TRAVIS DIEHL

David Kennedy Cutler and Sara Greenberger Rafferty, PAPER CUTS 2

David Kennedy Cutler and Sara Greenberger Rafferty, PAPER CUTS 2

Review by Travis Diehl

In the southeast corner of the book fair’s dense acreage—a booth-city large enough to have separate districts for collectables, glossy monthlies, photobooks, zines, porn—was Paper Cuts 2, a display by artists David Kennedy Cutler and Sara Greenberger Rafferty. Hung on the wall above boxes of faux kale and cast iPhones, on peeling wallpaper decorated with blue OS X folders, were six pads of tear-sheets, across which marched columns of PDF icons. Texts by Abate, Michelle; Abing, Hans; Acconci, Vito; and Ackerman, Chantal; preceded dozens by Adorno, Theodor and Benjamin, Walter, in a seamless flight of perfectly laid-out documents—a digital realization, seemingly, of the mechanized library envisioned by Fuller, Buckminster. (Indeed, each text is marked with a green Dropbox icon: successfully shared.) Scanned or otherwise exported from print, each file bore a tiny picture of its first page, top corner folded over as if turning, a strip of black comb binding along the left edge. Amid this proliferation of the art-critical canon, which in six posters barely gets into the Bs, the little texts propose a literally iconic relationship to “real” binders of the sort containing reports, fakebooks, classroom readers—semi-legal compilations for “educational use only.” This detailed PDF icon is Apple’s latest embellishment to the metaphor of the “desktop,” that indispensable surface of human/machine interaction. Even as it evaporates into the cloud, text clings to the suggestion of depth, weight, and substance.

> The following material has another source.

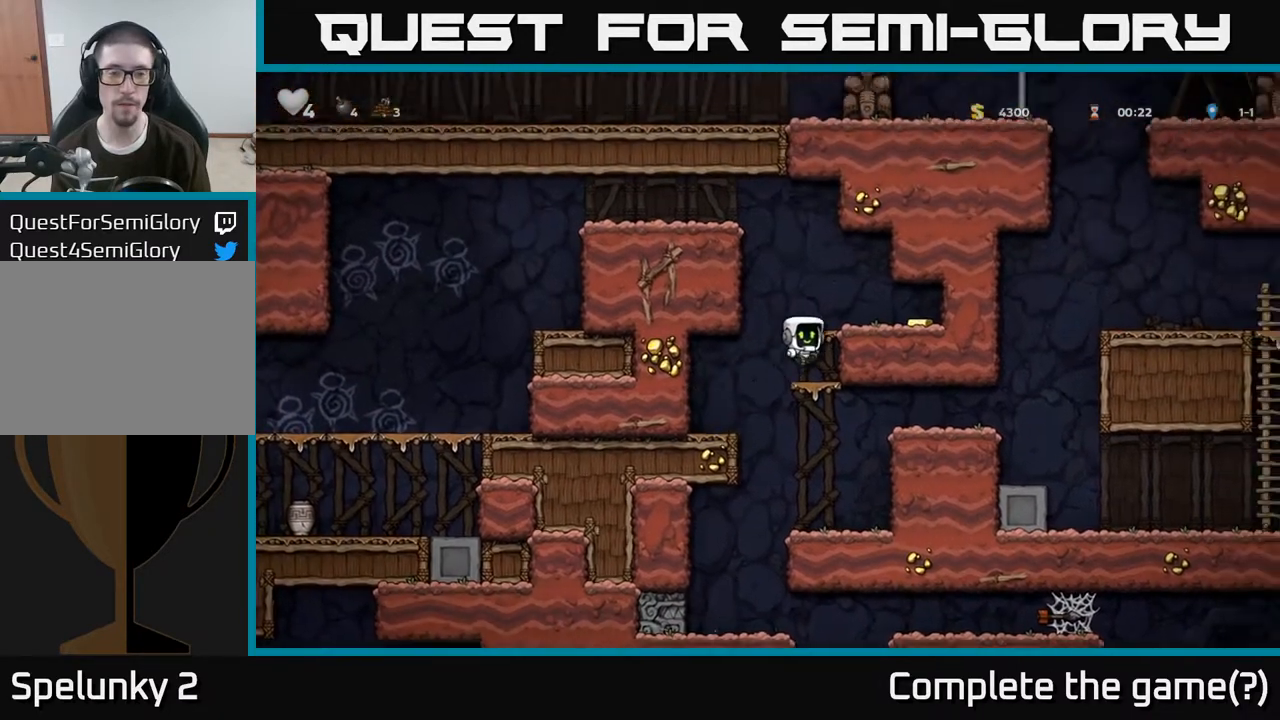
{"dt_ms": 500, "buttons": [], "left_stick": "left", "right_stick": "center", "events": [[133, "A", "down"], [267, "A", "up"], [467, "left_stick", "left"]]}
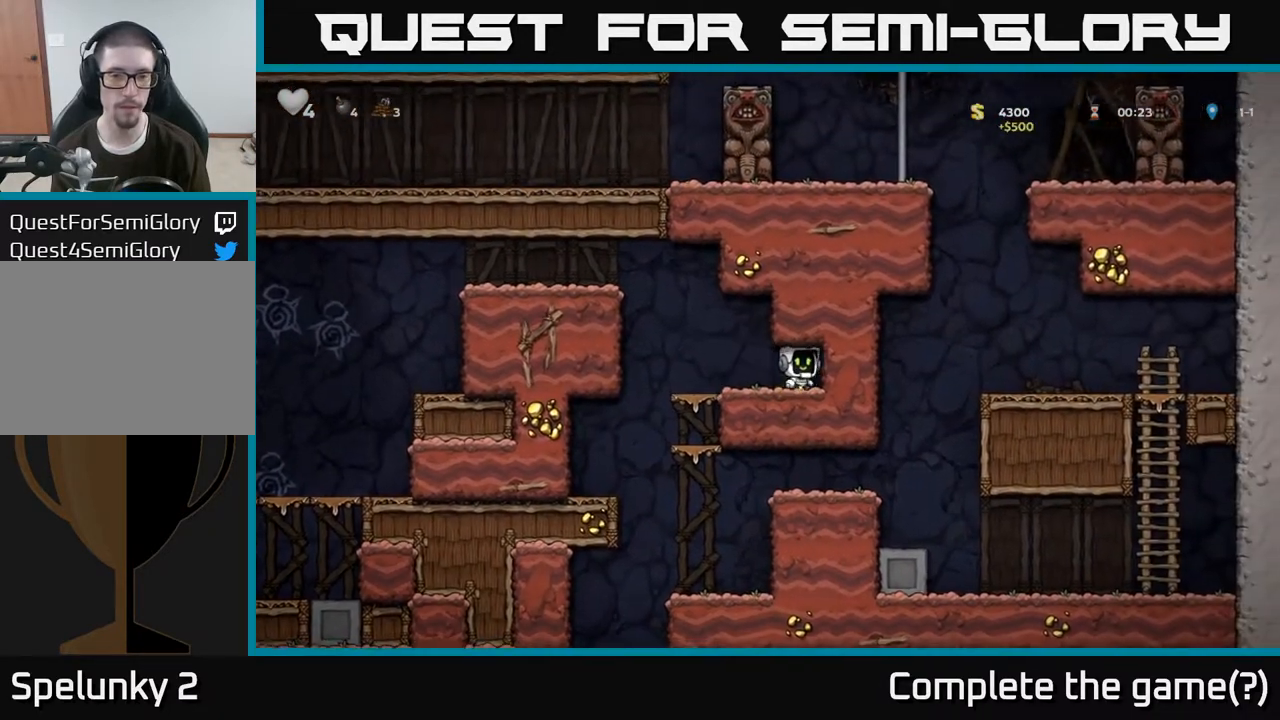
{"dt_ms": 500, "buttons": [], "left_stick": "left", "right_stick": "center", "events": [[283, "A", "down"], [467, "A", "up"]]}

Super String Theory, Candace Hicks, 2014

Candace Hicks, Super String Theory, 2014

With Rafferty’s prints as map, one could imagine floating over the fair, above the museum’s many partitions, afforded a perfectly perpendicular view of booths and wares locked to what from this height looks like an orthogonal grid. Yet the “feel” of books is surely one reason for their continued popularity. It’s tempting to see the enthusiastic throngs at the latest LA Art Book Fair, the city’s third, as evidence that print is here to stay. From the ground, the fair spilled over into a dizzying variety of tactile objects—books, posters, zines, stickers, sculptures, drawings, tote bags, even foods—many of which resisted any clean transmutation into binary data. A book of photographs of camouflage screens by Jason Vaughn, for example, came courtesy of TBW Books in a limited-edition wooden box, sealed with a uniquely marred piece of real plywood. Candice Hicks unveiled her Super String Theory, a cloth facsimile of a ruled notebook in which every letter and drawing has been embroidered in thread. A photo by Allen Ruppersberg, however, caddishly propped beside the entrance of the “classroom” (formerly the museum’s reading room, presently cleared of printed matter), perhaps summed up a weary undercurrent: depicting the artist supporting a wavering stack of thick tomes, its title is Too Many Books.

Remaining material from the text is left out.